ST. JOHNS COUNTY, Fla. – The sheriff of St. Johns County released the sheriff's office annual report Sunday, emphasizing its efforts on mental health training, autism awareness and battling the opioid crisis.
Sheriff David Shoar said in 2017, the St. Johns County Sheriff's Office began to see the local impacts of the opioid epidemic, and is taking steps to address it. All deputies now carry Narcan - a narcotic blocker - as well as a defibrillator.
The sheriff said based on figures, opioid victims have an 80 percent survival rate due to the training and equipment.
There was also more attention given to responses of deputies to those with autism in the past year, at the sheriff's office has been conducting training to raise autism awareness. Deputies are taking opportunities to speak to people with autism, their caregivers and service providers.

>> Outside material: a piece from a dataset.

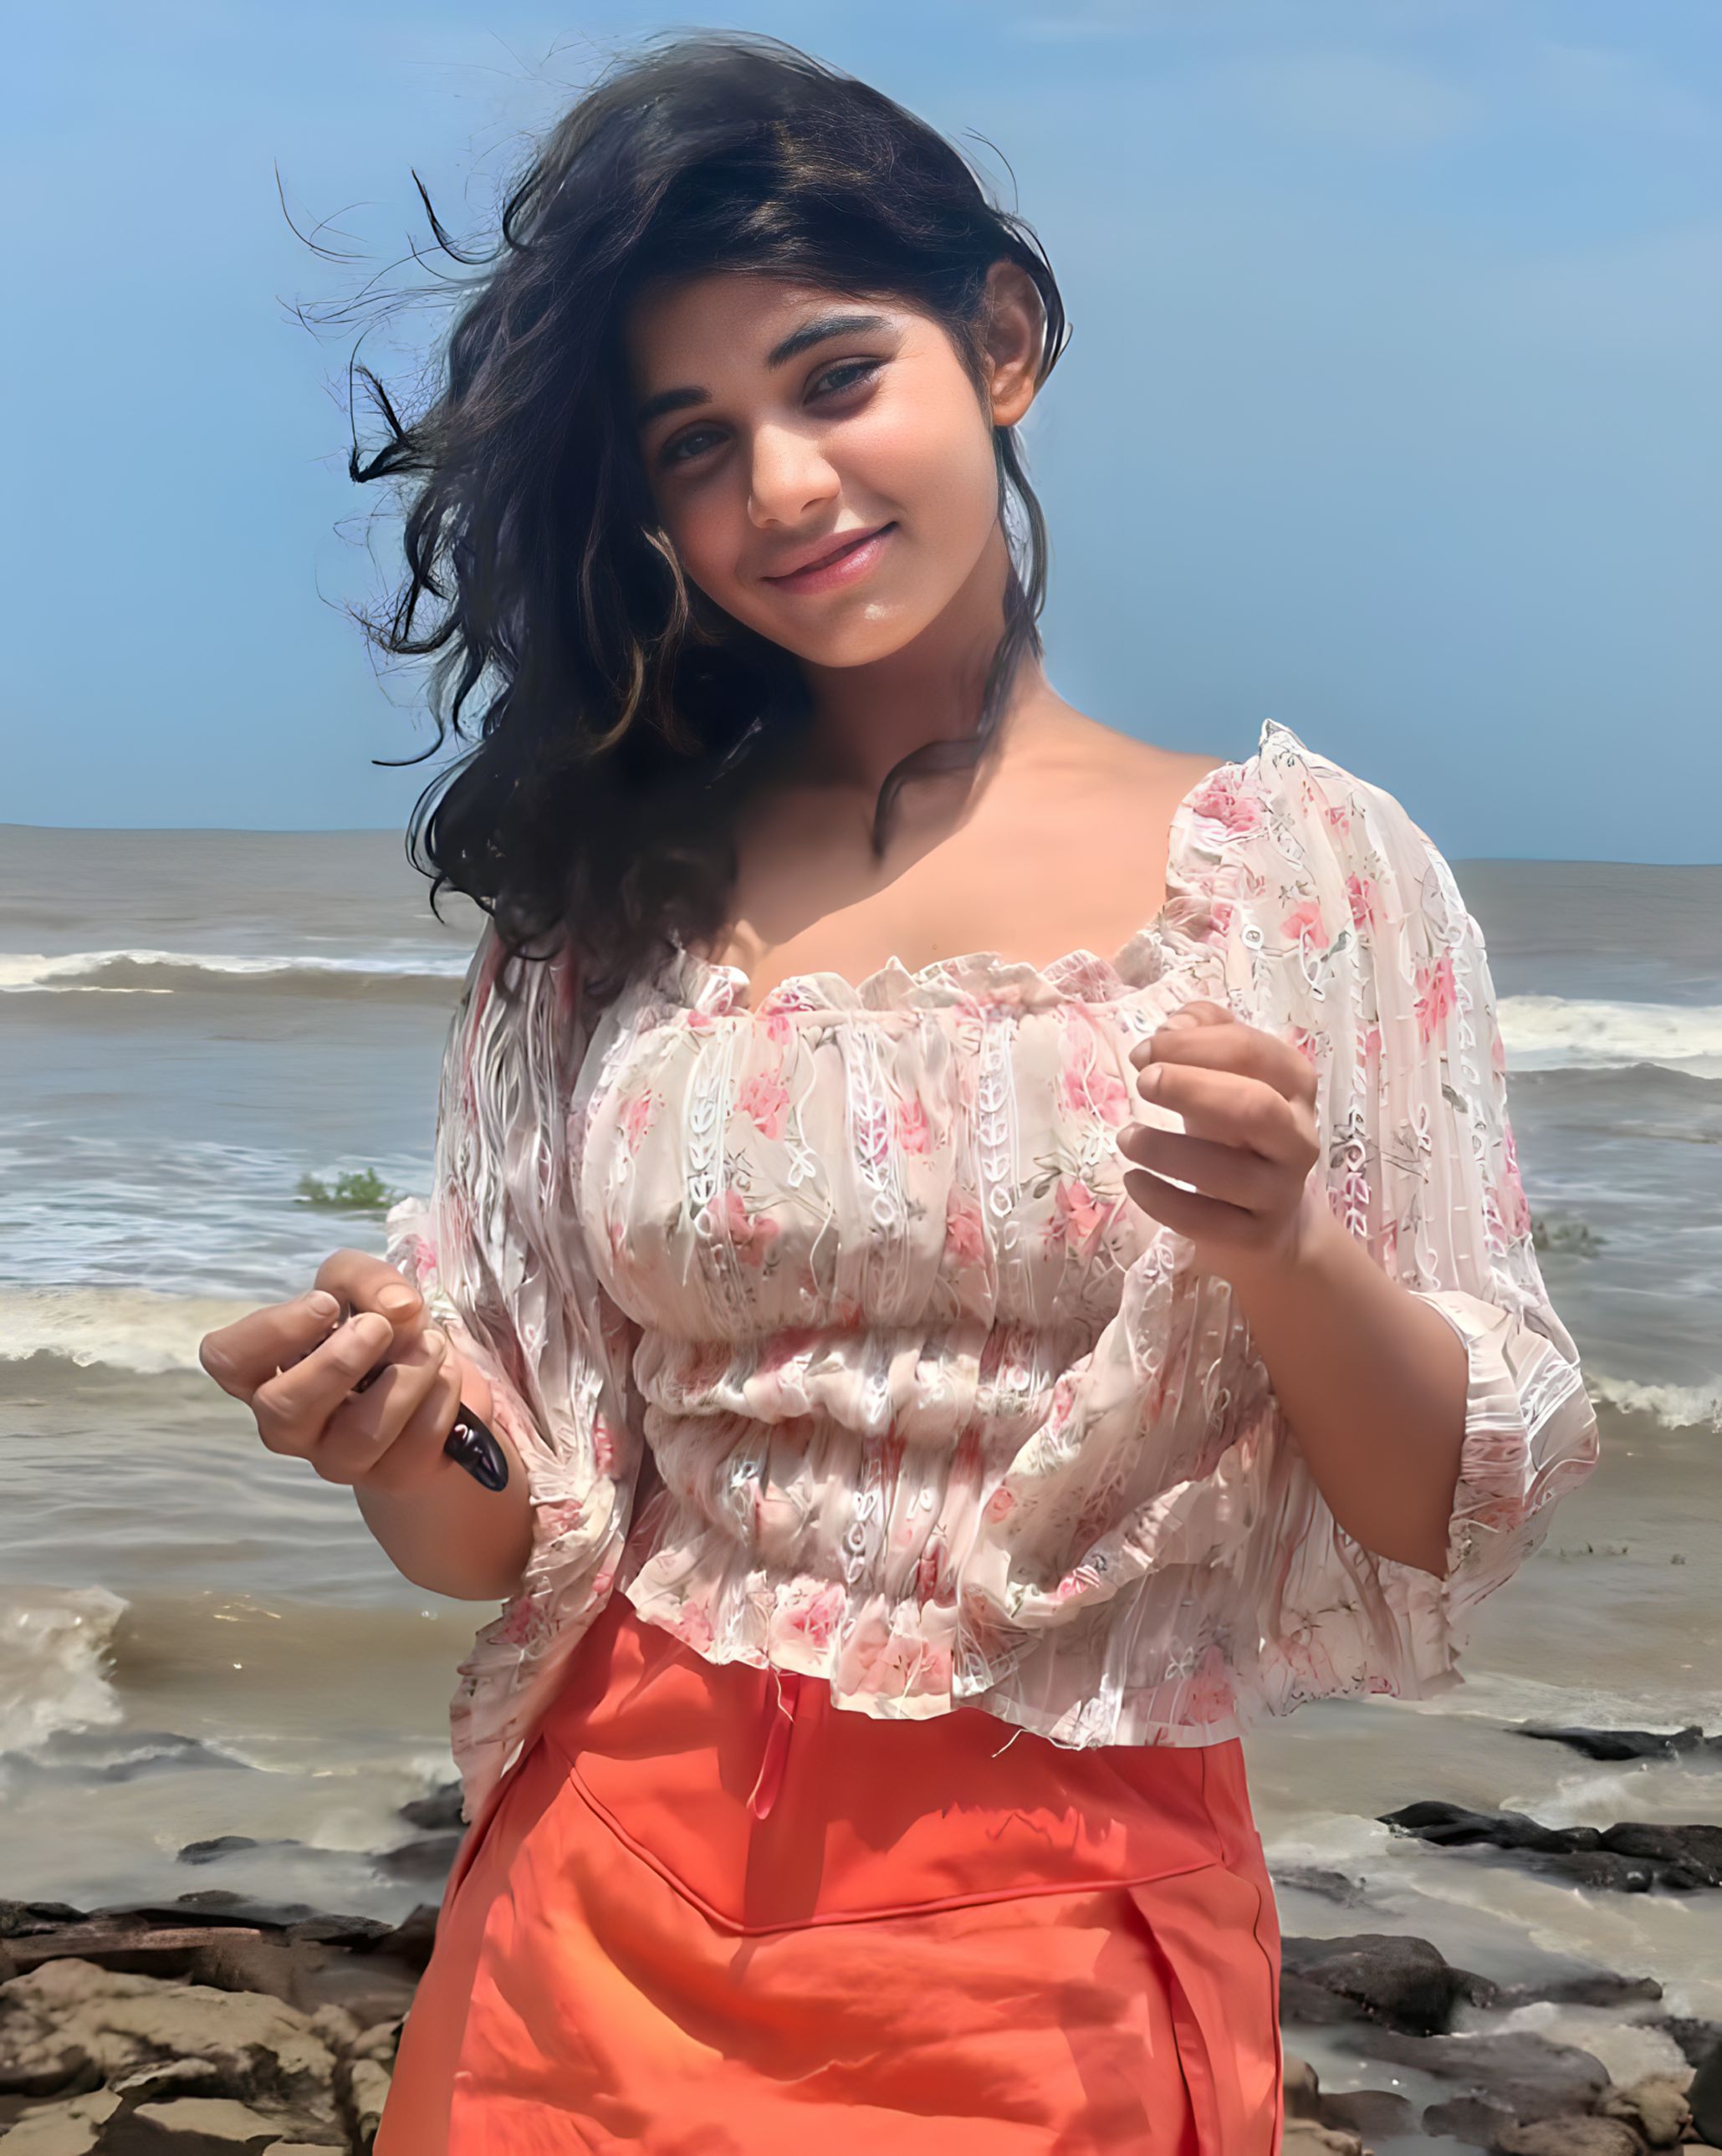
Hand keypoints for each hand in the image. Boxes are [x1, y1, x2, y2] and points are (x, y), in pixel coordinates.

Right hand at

In 2017, 40 hour classes were given over the course of a week to cover a variety of mental health topics. The training is designed to develop a greater understanding and sense of empathy for those with mental illness.

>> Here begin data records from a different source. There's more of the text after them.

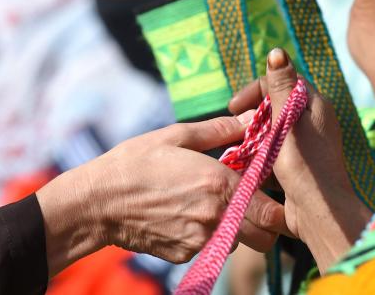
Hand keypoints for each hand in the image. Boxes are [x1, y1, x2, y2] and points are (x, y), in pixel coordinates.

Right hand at [38, 115, 288, 271]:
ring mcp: (200, 240)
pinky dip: (207, 234)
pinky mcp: (185, 254)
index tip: (267, 189)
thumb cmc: (136, 162)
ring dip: (233, 226)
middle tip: (247, 202)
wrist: (99, 202)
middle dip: (262, 223)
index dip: (275, 202)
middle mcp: (215, 217)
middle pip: (263, 236)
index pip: (270, 210)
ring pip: (237, 242)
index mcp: (218, 184)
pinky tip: (185, 214)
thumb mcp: (176, 136)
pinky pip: (210, 247)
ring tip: (208, 204)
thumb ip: (220, 131)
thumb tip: (250, 119)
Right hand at [229, 49, 370, 268]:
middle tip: (236, 127)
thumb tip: (277, 50)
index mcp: (316, 105)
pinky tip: (249, 167)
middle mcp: (316, 121)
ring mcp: (310, 145)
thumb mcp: (288, 121)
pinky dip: (262, 156)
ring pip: (276, 130)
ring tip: (240, 148)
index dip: (255, 90)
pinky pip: (277, 152)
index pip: (283, 81)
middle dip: (254, 115)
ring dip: (256, 137)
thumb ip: (280, 87)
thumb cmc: (304, 165)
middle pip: (278, 106)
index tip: (234, 107)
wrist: (320, 213)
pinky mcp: (302, 166)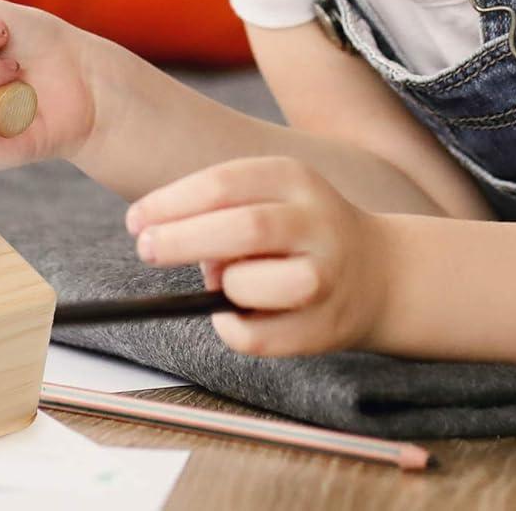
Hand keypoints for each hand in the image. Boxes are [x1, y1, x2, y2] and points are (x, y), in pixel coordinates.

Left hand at [125, 157, 389, 355]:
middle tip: (146, 248)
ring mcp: (326, 274)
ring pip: (254, 283)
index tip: (135, 220)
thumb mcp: (269, 195)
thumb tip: (164, 236)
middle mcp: (315, 221)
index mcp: (292, 178)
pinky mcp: (328, 326)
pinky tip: (228, 316)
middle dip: (181, 239)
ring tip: (220, 281)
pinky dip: (230, 329)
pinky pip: (260, 337)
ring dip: (222, 285)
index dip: (171, 203)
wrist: (380, 273)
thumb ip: (222, 207)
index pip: (222, 183)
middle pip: (240, 227)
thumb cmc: (297, 230)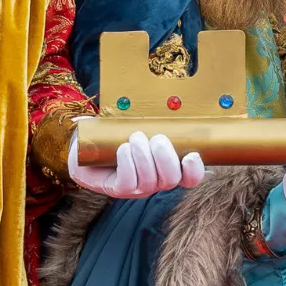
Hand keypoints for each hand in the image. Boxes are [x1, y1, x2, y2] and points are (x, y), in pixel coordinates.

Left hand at [67, 121, 205, 198]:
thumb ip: (156, 114)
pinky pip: (128, 183)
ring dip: (144, 157)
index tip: (191, 154)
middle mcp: (156, 181)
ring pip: (150, 181)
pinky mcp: (118, 189)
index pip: (190, 178)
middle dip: (165, 158)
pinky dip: (127, 164)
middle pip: (171, 180)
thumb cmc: (122, 131)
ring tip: (135, 137)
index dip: (194, 170)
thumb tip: (168, 96)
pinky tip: (123, 148)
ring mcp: (138, 188)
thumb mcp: (142, 122)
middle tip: (156, 138)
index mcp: (168, 166)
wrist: (91, 144)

The sheriff said as a result of the courses, there have been fewer Baker Acts for people with autism and an increase in referrals to service providers. He noted a 22 percent decrease from 2016 to 2017.
New initiatives were also added to the Special Victims Unit (SVU). It launched the InVEST team, which identifies high-risk domestic violence cases and offers services to victims and families. InVEST, which is led by detectives, meets several times weekly and reviews all domestic violence related offenses reported in St. Johns County.
In addition, the SVU launched an initiative to manage the county's growing sexual offender and predator population. Sexual Predator Offender Tracking (SPOT) detectives make sure offenders maintain compliance with statutory requirements, and conduct undercover surveillance. In 2017, SPOT conducted 62 investigations which resulted in 58 arrests.